### WORK REQUEST
In the entries below, begin at the line with "Sierra Leone" and stop after the line with "Comptoir en quartz Calacatta6024"; output those lines exactly and omit the pictures.

### Collected data
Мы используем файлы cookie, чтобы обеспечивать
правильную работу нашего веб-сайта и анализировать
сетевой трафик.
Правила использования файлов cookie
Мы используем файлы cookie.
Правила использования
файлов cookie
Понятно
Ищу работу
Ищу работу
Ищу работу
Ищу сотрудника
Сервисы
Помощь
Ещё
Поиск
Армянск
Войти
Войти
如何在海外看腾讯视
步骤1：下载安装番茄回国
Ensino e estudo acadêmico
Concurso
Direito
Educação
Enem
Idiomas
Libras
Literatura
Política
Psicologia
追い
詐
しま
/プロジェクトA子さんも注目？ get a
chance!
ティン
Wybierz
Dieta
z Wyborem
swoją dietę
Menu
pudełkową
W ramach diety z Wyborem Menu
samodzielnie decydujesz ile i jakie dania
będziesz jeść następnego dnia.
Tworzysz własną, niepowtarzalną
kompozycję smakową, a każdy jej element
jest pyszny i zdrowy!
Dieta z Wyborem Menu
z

...

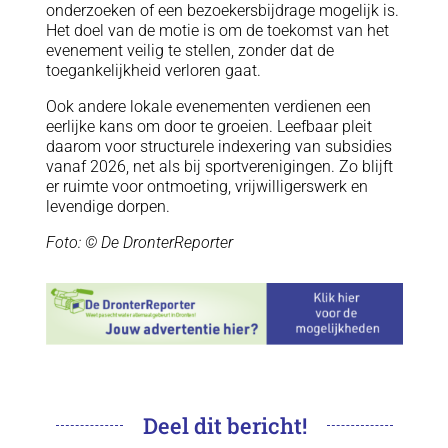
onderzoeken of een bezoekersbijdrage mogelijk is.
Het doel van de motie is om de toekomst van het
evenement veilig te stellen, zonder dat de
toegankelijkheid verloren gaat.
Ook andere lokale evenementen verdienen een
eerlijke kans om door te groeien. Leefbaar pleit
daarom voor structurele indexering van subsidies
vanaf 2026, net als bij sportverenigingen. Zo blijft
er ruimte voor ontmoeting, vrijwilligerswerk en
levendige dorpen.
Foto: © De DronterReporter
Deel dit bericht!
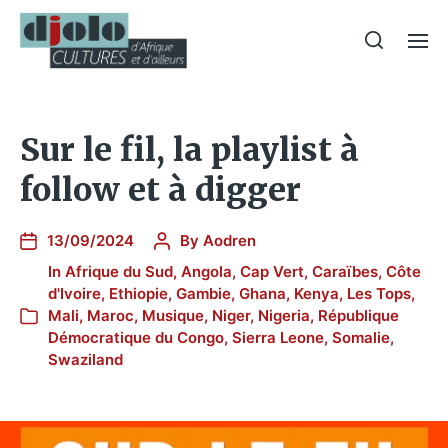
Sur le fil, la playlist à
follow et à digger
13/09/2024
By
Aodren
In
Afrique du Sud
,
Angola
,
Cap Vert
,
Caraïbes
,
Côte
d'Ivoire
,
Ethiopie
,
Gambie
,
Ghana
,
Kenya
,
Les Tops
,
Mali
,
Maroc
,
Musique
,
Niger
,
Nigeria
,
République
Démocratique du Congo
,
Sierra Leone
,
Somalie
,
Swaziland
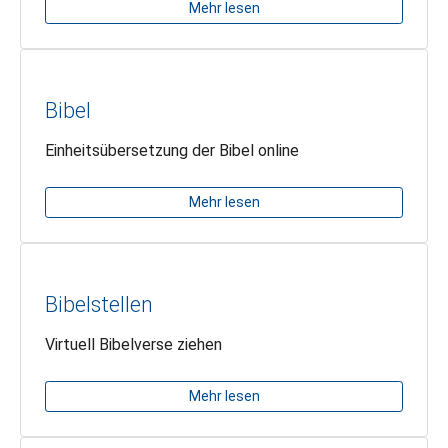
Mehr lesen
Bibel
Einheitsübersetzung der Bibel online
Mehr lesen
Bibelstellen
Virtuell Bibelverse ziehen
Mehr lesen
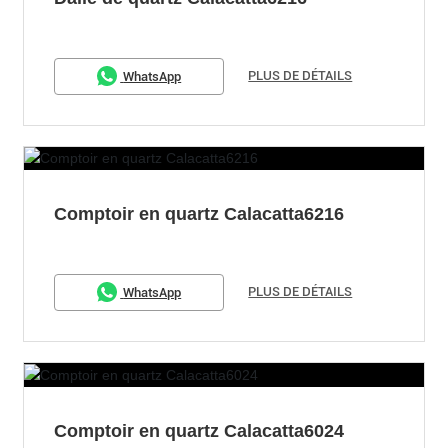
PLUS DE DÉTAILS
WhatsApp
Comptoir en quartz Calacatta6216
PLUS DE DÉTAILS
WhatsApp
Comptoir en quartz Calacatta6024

### RESULT FOR THIS EXERCISE
Sierra Leone
,
Somalie
,
Swaziland
Mehr lesen
Bibel
Einheitsübersetzung der Bibel online
Mehr lesen
Bibelstellen
Virtuell Bibelverse ziehen
Mehr lesen
PLUS DE DÉTAILS
WhatsApp
Comptoir en quartz Calacatta6216
PLUS DE DÉTAILS
WhatsApp
Comptoir en quartz Calacatta6024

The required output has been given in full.